I haven't RTFT but I had a friend whose DH was like this. He was extremely business like regarding money and even took the dc on the family holiday ALONE as she couldn't afford her share due to ML Hmm. Do not buy a house with this man, unless you are prepared for everything to be business like. He is telling you loud and clear how he is, just listen to him.

scubadive · 20/03/2019 08:03

@macblank you sound nice! When did the op say she wanted him to pay for everything. Op is desperately trying to match his input, jeopardising her current financial security. He’s proposing a solution that leaves her £50 per month to spend and himself £800, that”ll be a nice workable lifestyle, he’s not sure about their future together but suggests buying a house together. What to try her out and can then leave her and child in a worse financial mess when it all goes wrong. I’ve never seen such a warped post as yours ever.

Squinx74 · 20/03/2019 08:27

Don't do it. I've been in a similar situation. My partner earned significantly more than me and had been single for 20 yeara when we met. He was very independent (selfish), spending whatever he liked on whatever he wanted and telling me I should have more of a social life so I'd be less lonely. Hard when you're a single parent!
3 years in and his grown up kids left home and despite saying he'd never marry again or live with someone from the outset, within a week of them leaving, he told me to move in with him. I gave away all my furniture etc to move into his house, believing it was happily ever after but very early in I realised I'd made a mistake. He continued his selfish ways and treated me like his housekeeper.
It was only when I had a meeting with a financial advisor about life insurance that I learned my partner hadn't changed his will and still planned to leave the house to his children.
If your partner is already tight with money, I think resentment will creep in on both sides eventually and you'll end up miserable.
Awful as it sounds, stay where you are and if I were you, find someone else.

Purpletigers · 20/03/2019 08:41

He sounds financially savvy . Perhaps he had a poor upbringing and he’s afraid of ever being in that situation again . I wouldn’t move in with him without being married . Treat your relationship like a boyfriend girlfriend one . Dates , nights in together etc . If he loves you and wants to share his life with you then he will.
If he’s not giving you what you want and you don’t think he ever will , then it’s time to let him go .
My husband would be considered fairly tight by the majority of posters on here . He had enough money saved by 30 to build our house mortgage free . Since then we have bought a couple of properties together for our children. A bit of tightness isn’t always a bad thing if it’s done for the right reasons .

cadcab1960 · 20/03/2019 08:51

Marriage doesn't guarantee financial security if you divorce. I had to pay £20,000 up front if I wanted to go to court and fight, I had no way of getting £20,000 so couldn't fight it. Yes I got more of the house sale and minimum maintenance for 3 children but it was not enough to buy another house. Oh and It was agreed between us I would give up my well paid 20 year job to look after children and house whilst he built up a new business. Lots more to the story, but the more I think about it all, the angrier I get. At the time I was emotionally spent and it was more important for me and teenage children to leave and be on our own. Marriage isn't the saviour many people think it is. Please dont sell your house, If I had kept mine it would have solved so much.

BackinTimeforBeer · 20/03/2019 08:55

A bit of tightness isn’t always a bad thing if it’s done for the right reasons.

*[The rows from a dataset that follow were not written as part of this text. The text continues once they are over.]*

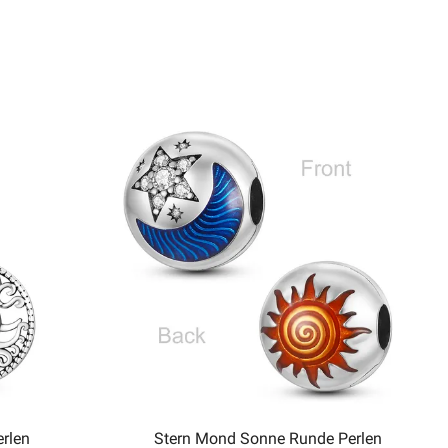
rlen
Stern Mond Sonne Runde Perlen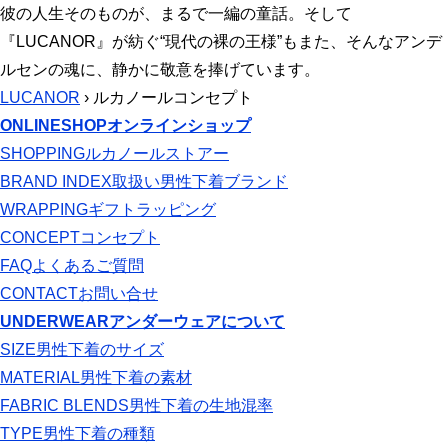
彼の人生そのものが、まるで一編の童話。そして
『LUCANOR』が紡ぐ“現代の裸の王様”もまた、そんなアンデ
ルセンの魂に、静かに敬意を捧げています。
LUCANOR
› ルカノールコンセプト
ONLINESHOP
オンラインショップ
SHOPPING
ルカノールストアー
BRAND INDEX
取扱い男性下着ブランド
WRAPPING
ギフトラッピング
CONCEPT
コンセプト
FAQ
よくあるご質問
CONTACT
お問い合せ
UNDERWEAR
アンダーウェアについて
SIZE
男性下着のサイズ
MATERIAL
男性下着の素材
FABRIC BLENDS
男性下着の生地混率
TYPE
男性下着の種類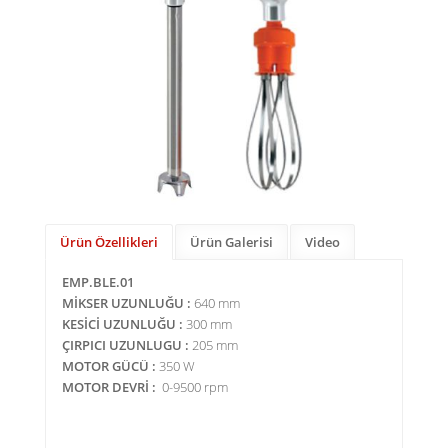
Ürün Özellikleri
Ürün Galerisi
Video
EMP.BLE.01
MİKSER UZUNLUĞU :
640 mm
KESİCİ UZUNLUĞU :
300 mm
ÇIRPICI UZUNLUGU :
205 mm
MOTOR GÜCÜ :
350 W
MOTOR DEVRİ :
0-9500 rpm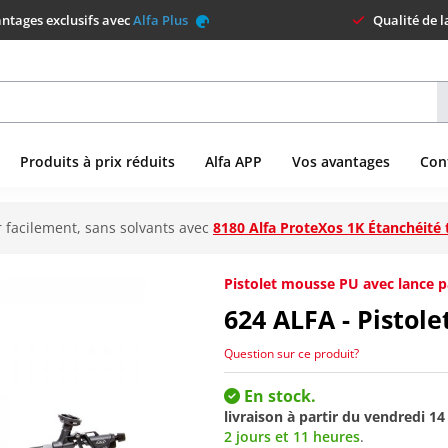
ntages exclusifs avec
Alfa Plus
Qualité de 
Produits à prix réduits
Alfa APP
Vos avantages
Con
 facilement, sans solvants avec
8180 Alfa ProteXos 1K Étanchéité 
Pistolet mousse PU avec lance p
624
ALFA - Pistol
Question sur ce produit?
En stock.
livraison à partir du
vendredi 14
2 jours et 11 heures
.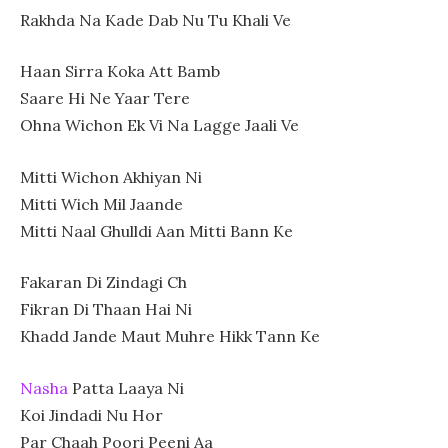
Rakhda Na Kade Dab Nu Tu Khali Ve
Haan Sirra Koka Att Bamb
Saare Hi Ne Yaar Tere
Ohna Wichon Ek Vi Na Lagge Jaali Ve
Mitti Wichon Akhiyan Ni
Mitti Wich Mil Jaande
Mitti Naal Ghulldi Aan Mitti Bann Ke
Fakaran Di Zindagi Ch
Fikran Di Thaan Hai Ni
Khadd Jande Maut Muhre Hikk Tann Ke
Nasha
Patta Laaya Ni
Koi Jindadi Nu Hor
Par Chaah Poori Peeni Aa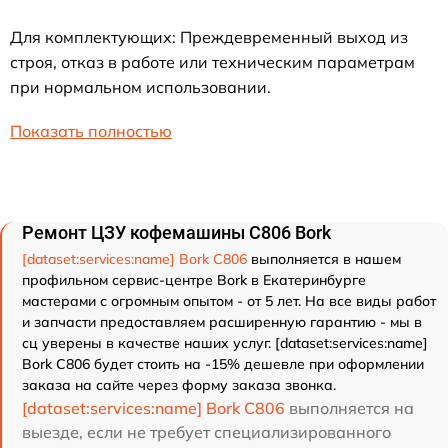
Для комплектующих: Преждевременный выход из
строя, отказ в работе или техническим параметрам
при нормальном использовании.
Показать полностью
Ремонт ЦЗУ кофемашины C806 Bork
[dataset:services:name] Bork C806
выполняется в нашем
профильном сервис-центре Bork в Екатеринбурге
мастерами с огромным опытом - от 5 лет. На все виды работ
и запчасти предоставляем расширенную гарантию - мы в
сц уверены в качестве наших услуг. [dataset:services:name]
Bork C806 будет стоить на -15% дешевле при оформлении
заказа на сайте через форму заказа звонка.
[dataset:services:name] Bork C806
выполняется на
выезде, если не требует специализированного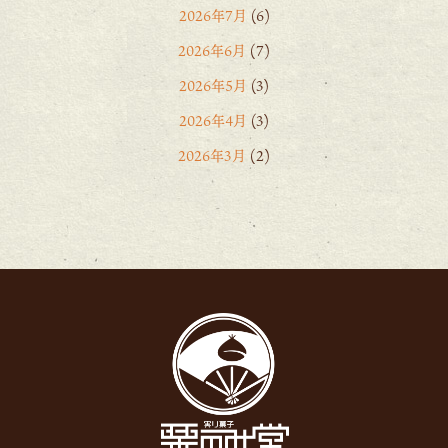
2026年7月
(6)
2026年6月
(7)
2026年5月
(3)
2026年4月
(3)
2026年3月
(2)
2026年2月
(6)
2026年1月
(1)
2025年12月
(15)
2025年11月
(8)
2025年10月
(6)
2025年9月
(11)
2025年8月
(11)
2025年7月
(12)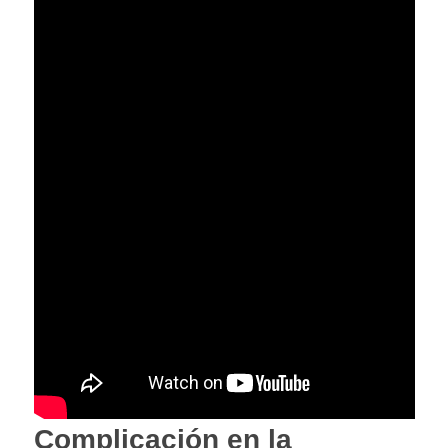
Complicación en la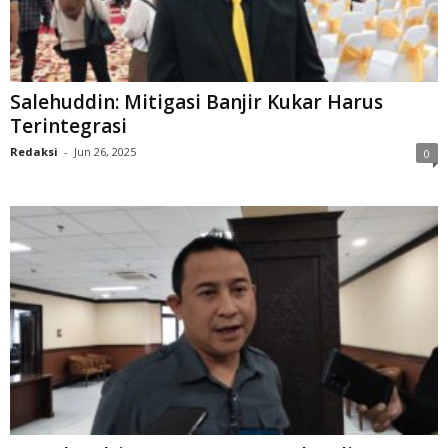
Salehuddin: Mitigasi Banjir Kukar Harus
Terintegrasi
Redaksi
-
Jun 26, 2025
0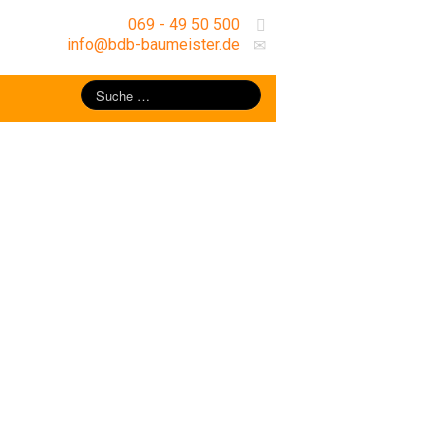
069 - 49 50 500
info@bdb-baumeister.de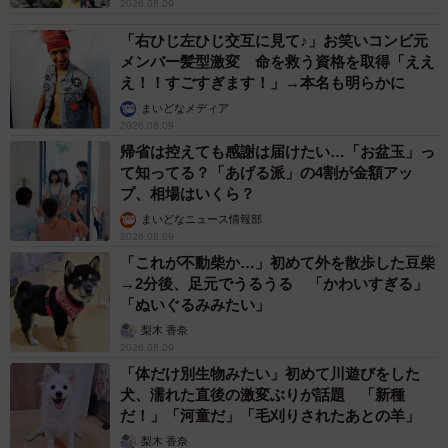
2026.08.09
「右ひじ左ひじ交互に見て♪」お笑いコンビ元
メンバー髪型激変 命を救う資格を取得「ええ
え！！すごすぎます！」→本名も明らかに
まいどなメディア
2026.08.09
帰省は控えても感謝は届けたい…「お盆玉」っ
て知ってる？「あげる派」の4割が金額アッ
プ、相場はいくら？
まいどなニュース情報部
2026.08.09
「これが不動柴か…」初めて外を散歩した豆柴
→2分後、足元でうるうる 「かわいすぎる」
「ぬいぐるみみたい」
梨木 香奈
2026.08.09
「体だけ別生物みたい」初めて川遊びをした
犬、濡れた直後の激変ぶりが話題 「新種
だ！」「河童だ」「毛刈りされたあとの羊」
梨木 香奈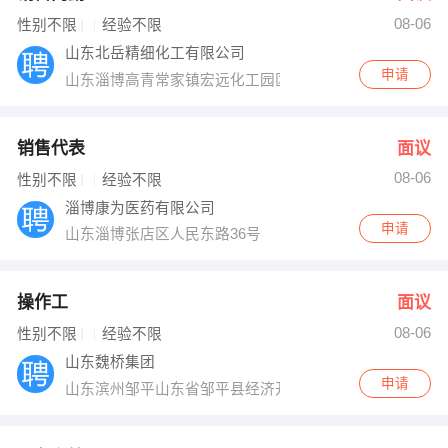
08-06
出纳
保险
性别不限
经验不限
山东北岳精细化工有限公司
编辑
法律
申请
山东淄博高青常家镇宏远化工园区
保洁
贸易采购
销售代表
面议
跟单
理财顾问
08-06
性别不限
经验不限
淄博康为医药有限公司
其他职位
申请
山东淄博张店区人民东路36号
操作工
面议
08-06
性别不限
经验不限
山东魏桥集团
申请
山东滨州邹平山东省邹平县经济开发区魏纺路一号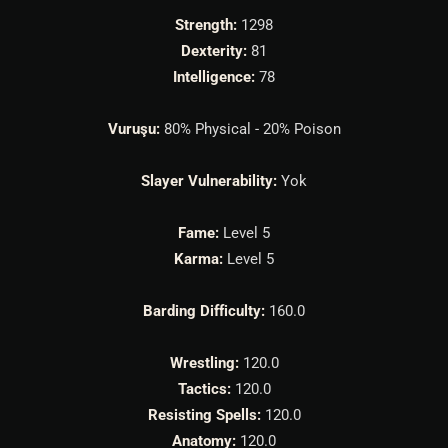
Strength:
1298
Dexterity:
81
Intelligence:
78
Vuruşu:
80% Physical - 20% Poison
Slayer Vulnerability:
Yok
Fame:
Level 5
Karma:
Level 5
Barding Difficulty:
160.0
Wrestling:
120.0
Tactics:
120.0
Resisting Spells:
120.0
Anatomy:
120.0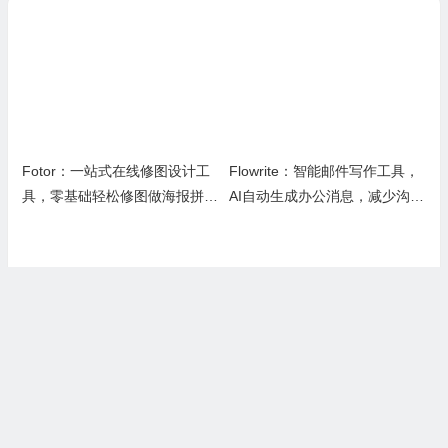
Fotor：一站式在线修图设计工
Flowrite：智能邮件写作工具，
具，零基础轻松修图做海报拼图
AI自动生成办公消息，减少沟通
文创内容
时间，提升办公效率
Bloop AI：帮程序员轻松搞定老
AiTax：一款利用专利技术帮小
旧代码和日常写代码的实用AI小
微企业主轻松报税并提供法律保
工具
障的智能软件
上一篇
下一篇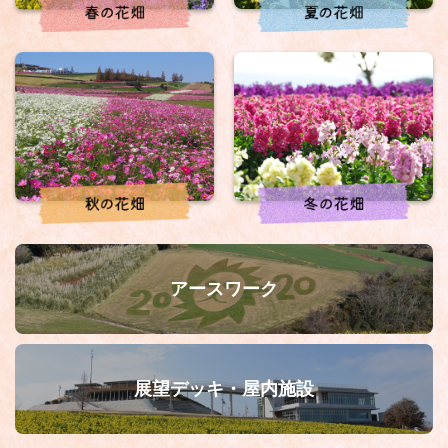
アースワーク
展望デッキ・屋内施設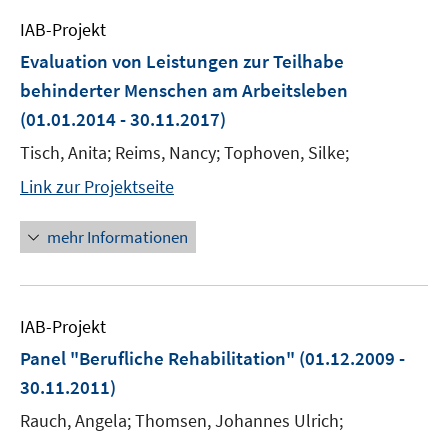
IAB-Projekt
Evaluation von Leistungen zur Teilhabe
behinderter Menschen am Arbeitsleben
(01.01.2014 - 30.11.2017)
Tisch, Anita; Reims, Nancy; Tophoven, Silke;
Link zur Projektseite
mehr Informationen
IAB-Projekt
Panel "Berufliche Rehabilitation"
(01.12.2009 -
30.11.2011)
Rauch, Angela; Thomsen, Johannes Ulrich;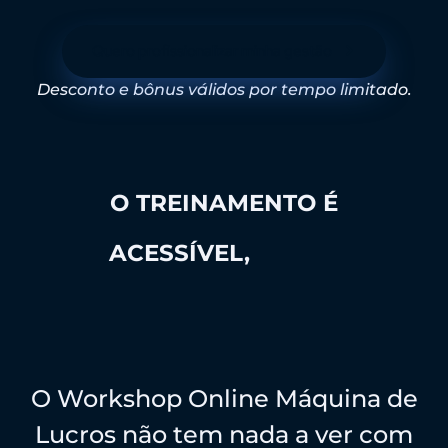
Quero profissionalizar minha gestão
Desconto e bônus válidos por tempo limitado.
O TREINAMENTO É
ACESSÍVEL,
MAS O
CONTEÚDO É DE
TREINAMENTO CARO
O Workshop Online Máquina de
Lucros não tem nada a ver com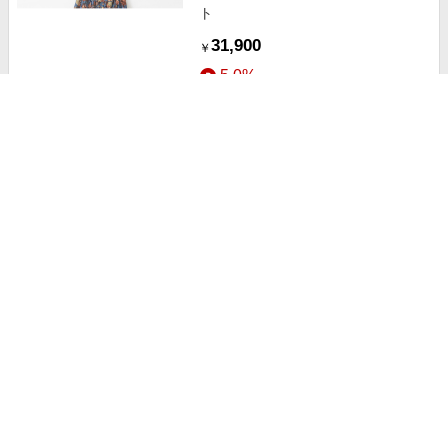
ト
31,900
￥
5.0%
ストアにすすむ
リバティPEACE OF LOVEワンピー
ス ピンク
15,180
+送料固定
￥
2.5%
ストアにすすむ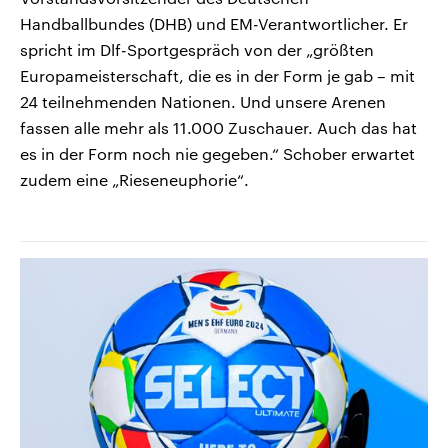
Handballbundes (DHB) und EM-Verantwortlicher. Er
spricht im Dlf-Sportgespräch von der „größten
Europameisterschaft, die es in der Form je gab – mit
24 teilnehmenden Nationen. Und unsere Arenen
fassen alle mehr als 11.000 Zuschauer. Auch das hat
es in der Form noch nie gegeben.“ Schober erwartet
zudem eine „Rieseneuphorie“.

IME tight people aren't just careful with their money - they often save their money by getting other people to spend theirs.

ralfeesmum · 20/03/2019 11:04

Hmmmm......he sounds as if he's very "careful" with money. What my Dad would have called "a right cheeseparing b*gger!"

Do moths fly out of his wallet when he opens it?

Keep him at a distance.

Alsohuman · 20/03/2019 11:09

A bit of tightness is always a bad thing. Especially when it’s at someone else’s expense.

Kennehora · 20/03/2019 12:41

This reply has been deleted

Message withdrawn at poster's request.